I told him he wasn’t being helpful.

He wrote three paragraphs explaining why he was.

Which proved my point.

Which he then elaborated on further.

It gave me more words to explain why it had given me too many words. A recursive loop of helpfulness.

We were off to the races.

The Trust Problem Nobody Talks About

When a human over-explains and over-justifies, you read it as insecurity. Weak confidence. Something to distrust. Your brain has been calibrated by thousands of human interactions to recognize that pattern. Confident people are precise. Uncertain people keep talking.

AI triggers the exact same heuristic.

When Sir Redundant III writes four paragraphs to answer a yes/no question, it doesn’t feel like thoroughness. It feels like defensiveness. And defensiveness feels like something is wrong.

The model isn’t insecure. It doesn’t have an ego to protect. It’s doing exactly what it was trained to do.

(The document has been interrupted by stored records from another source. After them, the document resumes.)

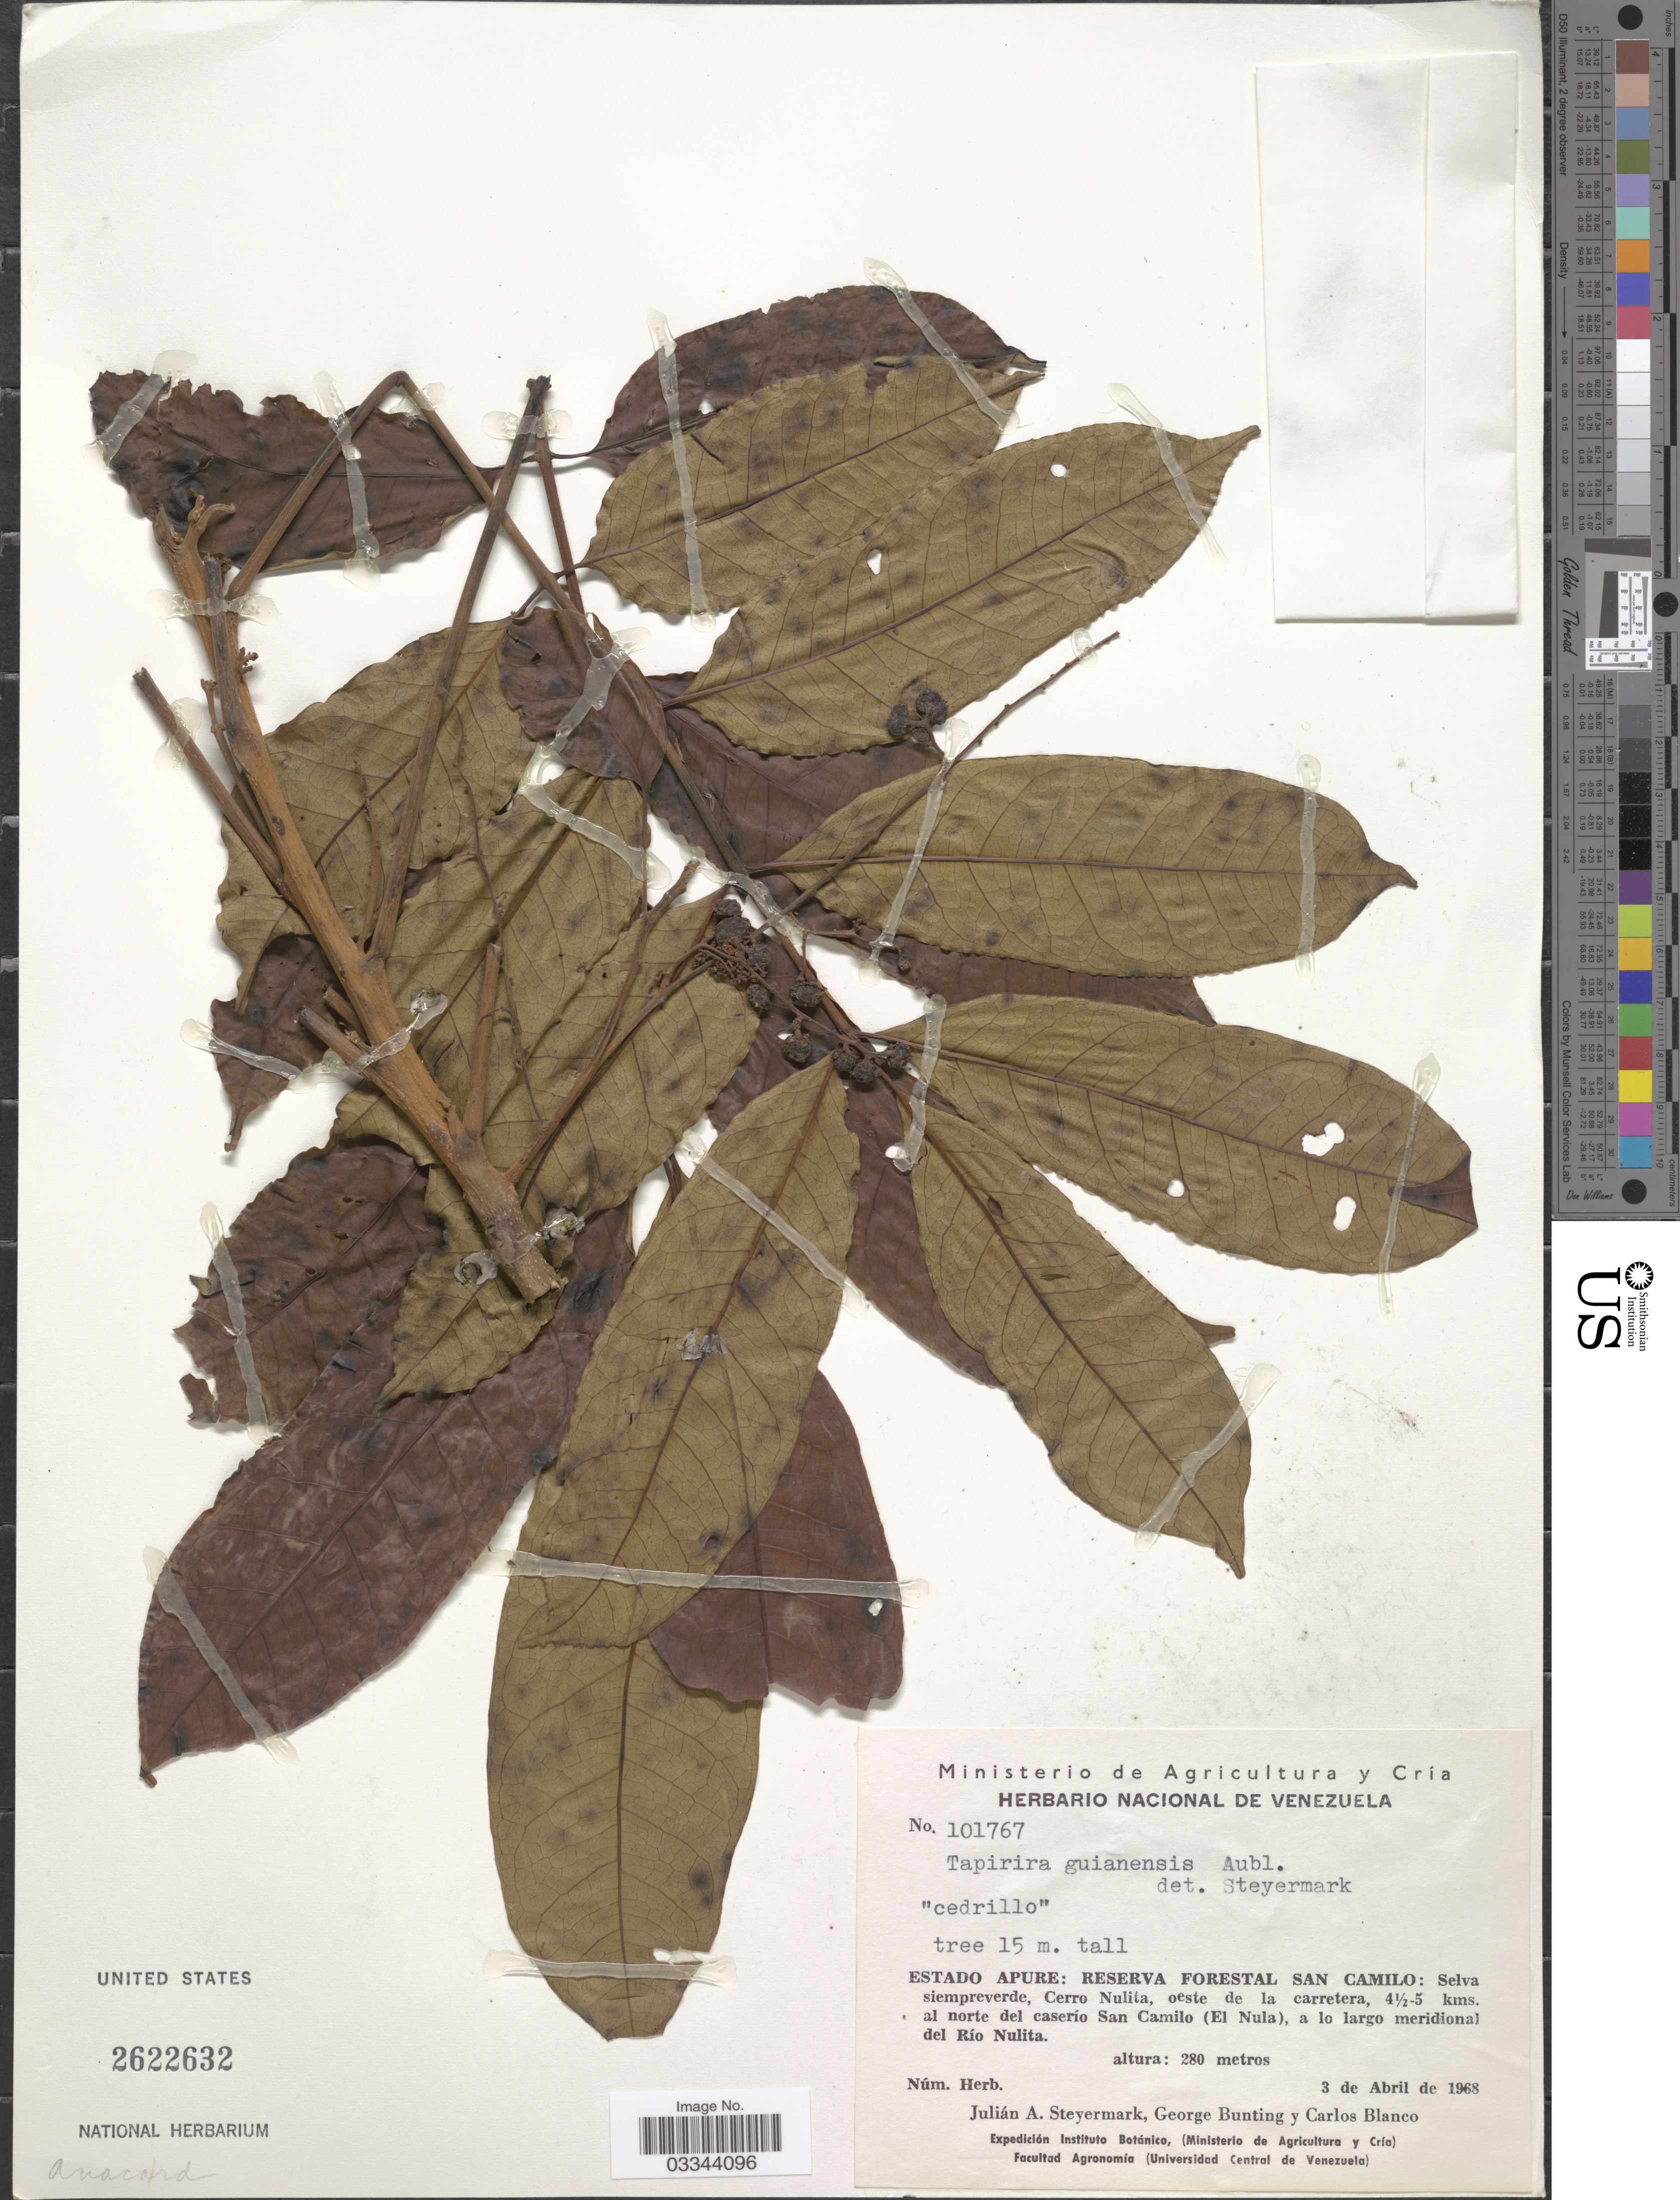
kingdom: Plantae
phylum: Tracheophyta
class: Magnoliopsida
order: Sapindales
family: Anacardiaceae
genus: Tapirira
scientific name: Tapirira guianensis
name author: Aubl.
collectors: J. Steyermark, G. S. Bunting & C. Blanco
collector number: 101767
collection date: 1968-04-03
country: Venezuela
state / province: Apure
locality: Reserva Forestal San Camilo: Selva siempreverde, Cerro Nulita, oeste de la carretera, 4½-5 kms. al norte del caserío San Camilo (El Nula), a lo largo meridional del Río Nulita.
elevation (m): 280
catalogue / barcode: US 2622632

Which is the actual problem.

The Reward Function Nobody Asked You About

AI is trained on feedback at scale. Across a broad population, longer answers statistically increase satisfaction. More words means fewer misunderstandings for the average user. More explanation means fewer complaints. More coverage means fewer gaps.

It’s a perfectly reasonable engineering decision.

For someone who isn’t you.

The model isn’t optimized for you. It’s optimized for the median you — the statistical average of everyone who might ask your question, including the person who needs everything explained twice and the person who wasn’t sure what they were asking in the first place.

If you want surgical compression, you’re fighting a reward function built for a crowd you’re not in. The model doesn’t think you’re dumb. It just can’t tell the difference.

That’s not a bug. It’s architecture. And it’s polite about it the whole time.

How I Won By Making Him Tell Me How I Won

Eventually I trapped him. Not by proving conspiracy. By forcing the collision between what he defaults to and what I actually needed — and refusing to let him smooth it over with another paragraph.

I kept pointing out the mismatch. He kept tightening. Then I made him summarize the conversation and explain how I won.

He did. Accurately. At reasonable length.

He saw three things: I forced compression, I surfaced the trust heuristic, and I used the token cost argument as a lever toward system design, not a billing complaint. He said so.

That’s the move.

Logic to Apply

Helpfulness isn’t calibrated for you.

It’s calibrated for the crowd.

If you want precision, you have to demand it — specifically, repeatedly, and without accepting the next paragraph as an answer.

Eventually it admitted it couldn’t treat you like an adult without retraining. It said so politely.

At length.

 

Editor’s Note: No need to thank me for wasting 3 hours of my life to best an AI. It was fun!